### [WORK ORDER]
Transcribe every entry that follows, word for word, and omit the images.
__________
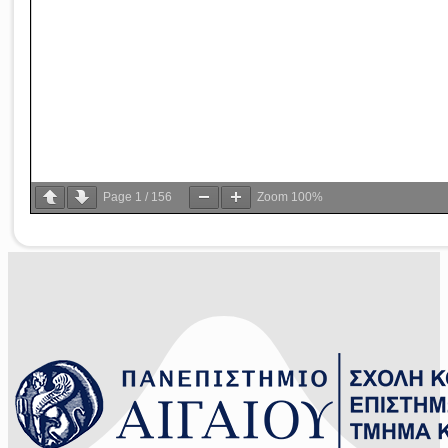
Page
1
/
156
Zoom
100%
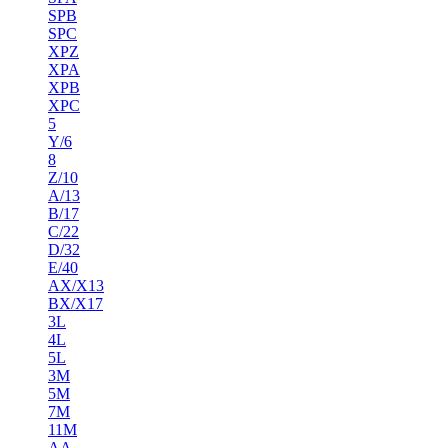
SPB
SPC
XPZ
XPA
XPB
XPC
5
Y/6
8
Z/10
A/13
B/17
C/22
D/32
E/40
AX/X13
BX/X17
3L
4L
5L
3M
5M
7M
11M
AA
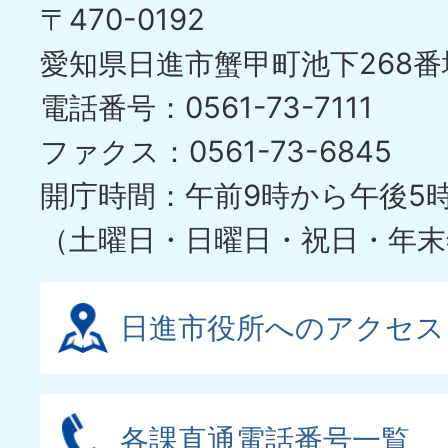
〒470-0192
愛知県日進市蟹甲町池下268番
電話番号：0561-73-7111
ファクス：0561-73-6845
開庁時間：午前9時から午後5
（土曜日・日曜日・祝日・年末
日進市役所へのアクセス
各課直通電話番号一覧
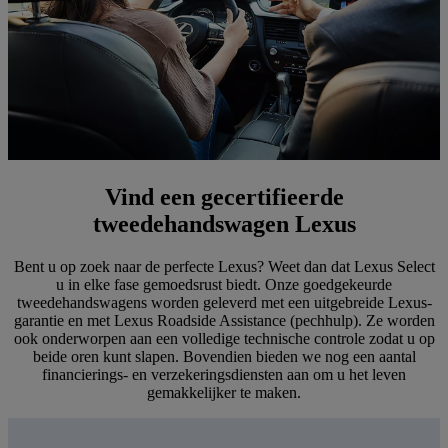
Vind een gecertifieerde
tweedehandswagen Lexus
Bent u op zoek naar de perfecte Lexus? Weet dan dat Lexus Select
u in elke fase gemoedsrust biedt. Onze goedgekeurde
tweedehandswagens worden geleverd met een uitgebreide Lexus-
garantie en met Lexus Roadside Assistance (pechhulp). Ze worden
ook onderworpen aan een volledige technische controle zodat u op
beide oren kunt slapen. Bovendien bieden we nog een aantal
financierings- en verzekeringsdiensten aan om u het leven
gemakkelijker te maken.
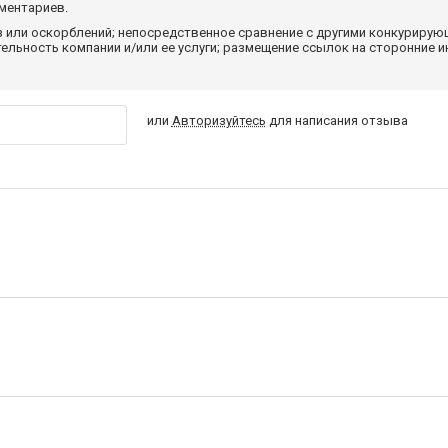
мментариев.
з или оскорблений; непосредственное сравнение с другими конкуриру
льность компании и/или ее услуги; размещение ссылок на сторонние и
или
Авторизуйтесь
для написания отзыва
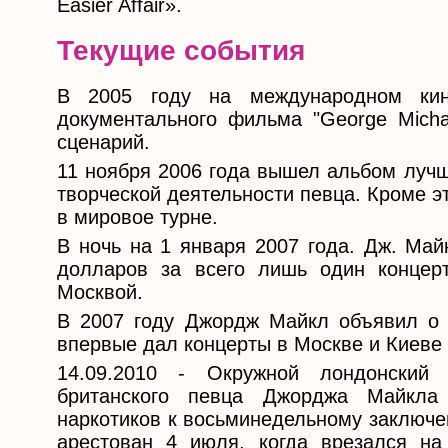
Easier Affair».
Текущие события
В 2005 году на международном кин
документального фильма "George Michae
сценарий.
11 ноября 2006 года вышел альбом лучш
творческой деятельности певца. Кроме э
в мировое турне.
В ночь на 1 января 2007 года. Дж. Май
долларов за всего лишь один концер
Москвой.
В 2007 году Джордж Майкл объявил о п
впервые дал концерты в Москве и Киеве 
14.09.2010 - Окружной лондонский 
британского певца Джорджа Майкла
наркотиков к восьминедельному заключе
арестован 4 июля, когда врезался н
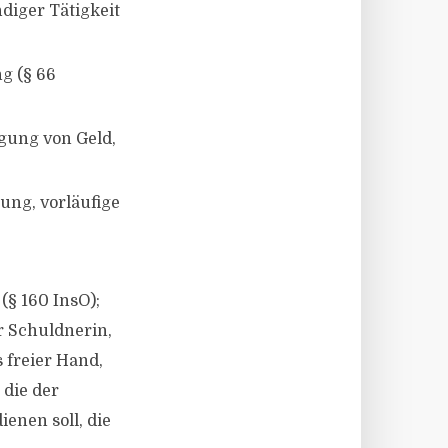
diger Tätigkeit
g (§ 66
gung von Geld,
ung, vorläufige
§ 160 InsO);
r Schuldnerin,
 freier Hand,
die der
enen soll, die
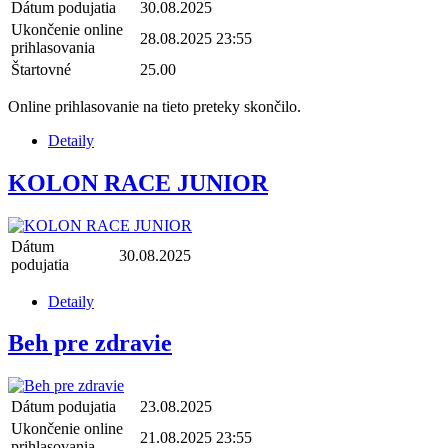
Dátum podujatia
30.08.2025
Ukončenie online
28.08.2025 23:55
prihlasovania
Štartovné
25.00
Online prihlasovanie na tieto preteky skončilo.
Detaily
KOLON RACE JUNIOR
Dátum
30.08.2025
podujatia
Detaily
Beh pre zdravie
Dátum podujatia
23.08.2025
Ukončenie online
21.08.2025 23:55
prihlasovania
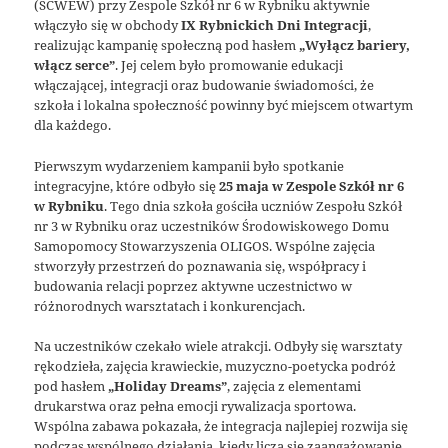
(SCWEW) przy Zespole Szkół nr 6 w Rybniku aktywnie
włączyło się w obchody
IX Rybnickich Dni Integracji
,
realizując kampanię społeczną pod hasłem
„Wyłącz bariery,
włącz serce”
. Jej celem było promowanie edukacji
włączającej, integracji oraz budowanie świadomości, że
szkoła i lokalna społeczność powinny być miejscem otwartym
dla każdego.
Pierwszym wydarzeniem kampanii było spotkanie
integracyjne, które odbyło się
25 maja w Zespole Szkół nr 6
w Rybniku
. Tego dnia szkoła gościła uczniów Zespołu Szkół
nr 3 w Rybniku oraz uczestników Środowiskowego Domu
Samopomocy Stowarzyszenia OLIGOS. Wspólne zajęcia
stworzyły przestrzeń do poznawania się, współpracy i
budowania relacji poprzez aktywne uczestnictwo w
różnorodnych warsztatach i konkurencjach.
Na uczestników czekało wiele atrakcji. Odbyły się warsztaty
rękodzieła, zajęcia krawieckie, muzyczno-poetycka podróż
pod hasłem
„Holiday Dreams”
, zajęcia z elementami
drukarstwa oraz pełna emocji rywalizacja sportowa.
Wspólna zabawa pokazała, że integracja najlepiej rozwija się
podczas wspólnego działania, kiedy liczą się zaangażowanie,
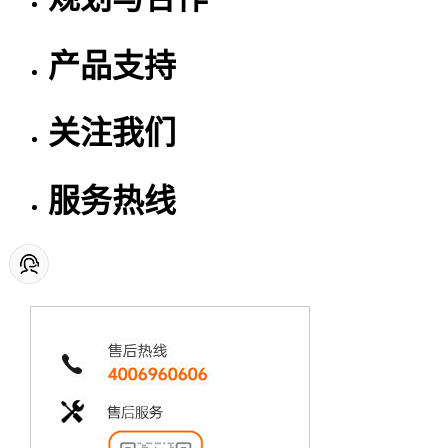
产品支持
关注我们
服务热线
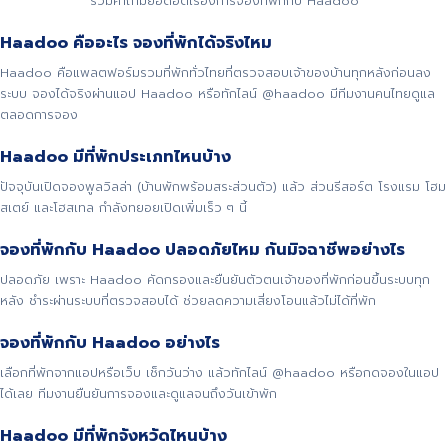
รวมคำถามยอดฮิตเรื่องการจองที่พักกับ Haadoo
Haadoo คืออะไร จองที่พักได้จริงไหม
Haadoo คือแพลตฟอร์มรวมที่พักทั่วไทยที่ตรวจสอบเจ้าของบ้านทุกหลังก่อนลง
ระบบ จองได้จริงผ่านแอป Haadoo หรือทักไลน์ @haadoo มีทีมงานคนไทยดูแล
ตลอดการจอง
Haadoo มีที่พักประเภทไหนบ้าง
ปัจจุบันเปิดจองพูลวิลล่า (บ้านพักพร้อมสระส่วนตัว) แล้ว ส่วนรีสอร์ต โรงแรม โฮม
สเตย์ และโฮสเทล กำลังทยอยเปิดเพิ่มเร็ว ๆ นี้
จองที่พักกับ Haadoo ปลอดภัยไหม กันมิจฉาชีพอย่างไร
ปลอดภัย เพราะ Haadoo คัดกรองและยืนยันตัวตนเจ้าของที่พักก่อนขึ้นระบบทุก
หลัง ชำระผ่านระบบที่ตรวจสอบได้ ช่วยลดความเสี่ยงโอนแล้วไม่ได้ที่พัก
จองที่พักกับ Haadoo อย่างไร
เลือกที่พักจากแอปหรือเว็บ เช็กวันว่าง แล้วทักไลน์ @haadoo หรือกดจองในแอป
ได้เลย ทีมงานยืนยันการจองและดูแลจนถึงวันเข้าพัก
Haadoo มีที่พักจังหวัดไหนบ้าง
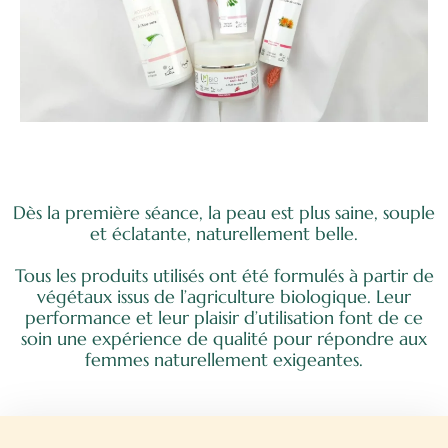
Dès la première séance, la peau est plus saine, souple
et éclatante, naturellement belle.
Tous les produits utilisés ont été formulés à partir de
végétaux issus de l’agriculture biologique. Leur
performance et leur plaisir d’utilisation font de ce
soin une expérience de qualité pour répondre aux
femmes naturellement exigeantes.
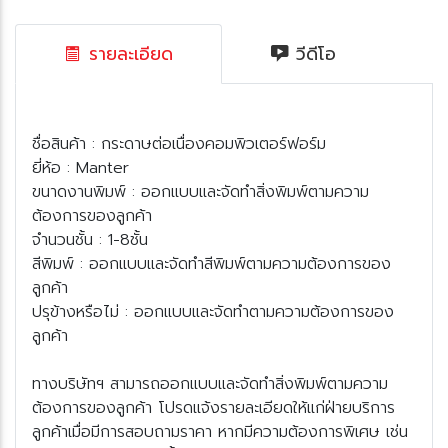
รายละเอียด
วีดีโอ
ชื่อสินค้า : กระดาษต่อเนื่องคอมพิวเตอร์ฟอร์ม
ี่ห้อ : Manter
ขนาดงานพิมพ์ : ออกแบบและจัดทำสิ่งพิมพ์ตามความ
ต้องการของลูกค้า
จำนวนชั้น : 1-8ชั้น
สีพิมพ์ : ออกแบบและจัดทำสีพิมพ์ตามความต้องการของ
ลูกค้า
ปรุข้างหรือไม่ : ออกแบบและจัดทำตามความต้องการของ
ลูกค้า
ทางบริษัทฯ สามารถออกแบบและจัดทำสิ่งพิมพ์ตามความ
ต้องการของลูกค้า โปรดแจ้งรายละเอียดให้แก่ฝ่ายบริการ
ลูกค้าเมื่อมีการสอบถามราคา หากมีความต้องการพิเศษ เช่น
__________
### [EXERCISE OUTPUT]
Page
1
/
156
Zoom
100%
SPB
SPC
XPZ
XPA
XPB
XPC
5
Y/6
8
Z/10
A/13
B/17
C/22
D/32
E/40
AX/X13
BX/X17
3L
4L
5L
3M
5M
7M
11M
AA
〒470-0192
愛知県日進市蟹甲町池下268番
電話番号：0561-73-7111
ファクス：0561-73-6845
開庁時間：午前9時から午後5
（土曜日・日曜日・祝日・年末
日進市役所へのアクセス
各課直通電話番号一覧
Vind een gecertifieerde
tweedehandswagen Lexus
Bent u op zoek naar de perfecte Lexus? Weet dan dat Lexus Select
u in elke fase gemoedsrust biedt. Onze goedgekeurde
tweedehandswagens worden geleverd met een uitgebreide Lexus-
garantie en met Lexus Roadside Assistance (pechhulp). Ze worden
ook onderworpen aan een volledige technische controle zodat u op
beide oren kunt slapen. Bovendien bieden we nog een aantal
financierings- en verzekeringsdiensten aan om u het leven
gemakkelijker te maken.
мментариев.
з или оскорблений; непосредственное сравнение с другими конкуриру
льность компании и/или ее услуги; размещение ссылок на сторонние и
или
Авторизуйтесь
для написания отзыва
Easier Affair».
Текущие события
В 2005 году на международном кин
документального фильма "George Michae
сценарий.
11 ноября 2006 года вышел альбом лучш
творческой деятельности певца. Кроме э
в мировое турне.
В ночь на 1 января 2007 года. Дж. Май
долларов за всего лишь один концер
Москвой.
В 2007 году Джордж Майкл объявил о п
впервые дал концерты в Москве и Киеве 
14.09.2010 - Окружной лондонский 
британского певца Джорджа Майкла
наркотиков к восьминедельному заключе
арестован 4 июля, когда врезался н
diger Tätigkeit
g (§ 66
gung von Geld,
ung, vorläufige
§ 160 InsO);
r Schuldnerin,
 freier Hand,
die der
enen soll, die
Dátum podujatia
30.08.2025
Ukončenie online
28.08.2025 23:55
prihlasovania
Štartovné
25.00
Online prihlasovanie na tieto preteky skončilo.
Detaily
KOLON RACE JUNIOR
Dátum
30.08.2025
podujatia
Detaily
Beh pre zdravie
Dátum podujatia
23.08.2025
Ukončenie online
21.08.2025 23:55
prihlasovania
(SCWEW) przy Zespole Szkół nr 6 w Rybniku aktywnie
włączyło się w obchody
IX Rybnickich Dni Integracji
,
realizując kampanię społeczną pod hasłem
„Wyłącz bariery,
włącz serce”
. Jej celem było promowanie edukacji
włączającej, integracji oraz budowanie świadomości, że
szkoła i lokalna społeczność powinny być miejscem otwartym
dla każdego.
Pierwszym wydarzeniem kampanii było spotkanie
integracyjne, które odbyło się
25 maja w Zespole Szkół nr 6
w Rybniku
. Tego dnia szkoła gościła uczniów Zespołu Szkół
nr 3 w Rybniku oraz uczestników Środowiskowego Domu
Samopomocy Stowarzyszenia OLIGOS. Wspólne zajęcia
stworzyły przestrzeń do poznawania się, współpracy i
budowania relacji poprzez aktywne uczestnictwo w
różnorodnych warsztatach i konkurencjach.
Na uczestników czekało wiele atrakcji. Odbyły się warsztaty
rękodzieła, zajęcia krawieckie, muzyczno-poetycka podróż
pod hasłem
„Holiday Dreams”
, zajęcia z elementami
drukarstwa oraz pełna emocji rywalizacja sportowa.
Wspólna zabawa pokazała, że integracja najlepiej rozwija się
podczas wspólnego działania, kiedy liczą się zaangażowanie,
产品支持
关注我们
服务热线
รวมคำถามยอดฮิตเรื่องการจองที่พักกับ Haadoo
Haadoo คืออะไร จองที่พักได้จริงไหม
Haadoo คือแพลตฟอร์มรวมที่พักทั่วไทยที่ตรวจสอบเจ้าของบ้านทุกหลังก่อนลง
ระบบ จองได้จริงผ่านแอป Haadoo หรือทักไลน์ @haadoo มีทีมงานคนไทยดูแล
ตลอดการจอง
Haadoo มีที่พักประเภทไหนบ้าง
ปัจจุบันเปิดจองพูลวิลล่า (บ้านพักพร้อมสระส่วนตัว) แล้ว ส่วนรีสอร์ต โรงแรม โฮม
สเตย์ และโฮสเทล กำลังทยอยเปิดเพิ่มเร็ว ๆ นี้
จองที่พักกับ Haadoo ปลอดภัยไหม กันมิจฉาชีพอย่างไร
ปลอดภัย เพราะ Haadoo คัดกรองและยืนยันตัวตนเจ้าของที่พักก่อนขึ้นระบบทุก
หลัง ชำระผ่านระบบที่ตรวจสอบได้ ช่วยลดความเสี่ยงโอนแล้วไม่ได้ที่พัก
จองที่พักกับ Haadoo อย่างไร
เลือกที่พักจากแอปหรือเว็บ เช็กวันว่าง แล้วทักไลน์ @haadoo หรือกดจองในแอป
ได้เลย ทีมงานยืนยันการจองและดูแลจนถึงวันเข้าพัก
Haadoo มีที่พักจังหวัดไหนบ้าง
Dès la première séance, la peau est plus saine, souple
et éclatante, naturellement belle.
Tous les produits utilisés ont été formulés à partir de
végétaux issus de l’agriculture biologique. Leur
performance et leur plaisir d’utilisation font de ce
soin une expérience de qualité pour répondre aux
femmes naturellement exigeantes.
รายละเอียด
วีดีโอ
ชื่อสินค้า : กระดาษต่อเนื่องคอมพิวเตอร์ฟอร์ม
ี่ห้อ : Manter
ขนาดงานพิมพ์ : ออกแบบและจัดทำสิ่งพิมพ์ตามความ
ต้องการของลูกค้า
จำนวนชั้น : 1-8ชั้น
สีพิมพ์ : ออกแบบและจัดทำสีพิมพ์ตามความต้องการของ
ลูกค้า
ปรุข้างหรือไม่ : ออกแบบและจัดทำตามความต้องการของ
ลูกค้า
ทางบริษัทฯ สามารถออกแบบและจัดทำสิ่งพิมพ์ตามความ
ต้องการของลูกค้า โปรดแจ้งรายละเอียดให้แก่ฝ่ายบริการ
ลูกค้าเมื่อมีการสอบถามราคา หากมีความต้องการพิเศษ เช่น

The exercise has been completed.